This is a pair of Yoruba bronze figures; each one sitting on a separate bronze stool. They were created by the old lost wax casting method.
These bronze figures are 11.5" and 10.5" in height. They are also both about 3 ½ inches in width and 3 ½ inches in depth.
They date from the late 19th Century through the early 20th Century.
Their condition is excellent with a nice patina and a small area of verdigris.
The ancient Yoruba city of Owo, one of the largest on the Guinea coast, was established in the ninth century, and is located approximately midway between Ile-Ife and Benin City, the capital of the Benin kingdom.

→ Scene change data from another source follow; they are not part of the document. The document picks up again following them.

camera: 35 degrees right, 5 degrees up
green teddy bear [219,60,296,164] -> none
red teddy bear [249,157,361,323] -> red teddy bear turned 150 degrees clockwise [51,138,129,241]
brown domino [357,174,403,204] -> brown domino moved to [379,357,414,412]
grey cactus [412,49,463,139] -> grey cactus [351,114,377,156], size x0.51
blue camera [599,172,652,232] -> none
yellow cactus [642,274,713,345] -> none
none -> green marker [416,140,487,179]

Although this was a highly vulnerable position, the Owo not only survived but managed to carve out and sustain a sizeable kingdom of their own in pre-colonial days. Owo flourished during the 15th and 16th centuries primarily because of its location along the well established trade route connecting the cities of Ife and Benin. These early trade routes significantly contributed in bringing the Benin and Ife art to the early Yoruba peoples, and Yoruba art, especially the metal work, was notably influenced by trade with both the Portuguese and the Benin and Ife Kingdoms during the 16th century. The Owo royal palace, extending over more than 108 ½ acres, was by far the largest palace in Yoruba land.

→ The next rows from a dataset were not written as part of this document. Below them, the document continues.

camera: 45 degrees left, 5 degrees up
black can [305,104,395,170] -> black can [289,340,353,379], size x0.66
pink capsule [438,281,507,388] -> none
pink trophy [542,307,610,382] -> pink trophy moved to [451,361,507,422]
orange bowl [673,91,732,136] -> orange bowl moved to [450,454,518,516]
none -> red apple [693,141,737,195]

The Osugbo (Ogboni) are a society of male and female elders responsible for the selection, installation, and burial of kings, and who render judgment and stipulate punishment in cases of serious crimes in the society, including the removal of errant rulers. The powers and pacts between women and men are seen in paired images used among this society as the primary symbols of Osugbo are the paired male and female figures.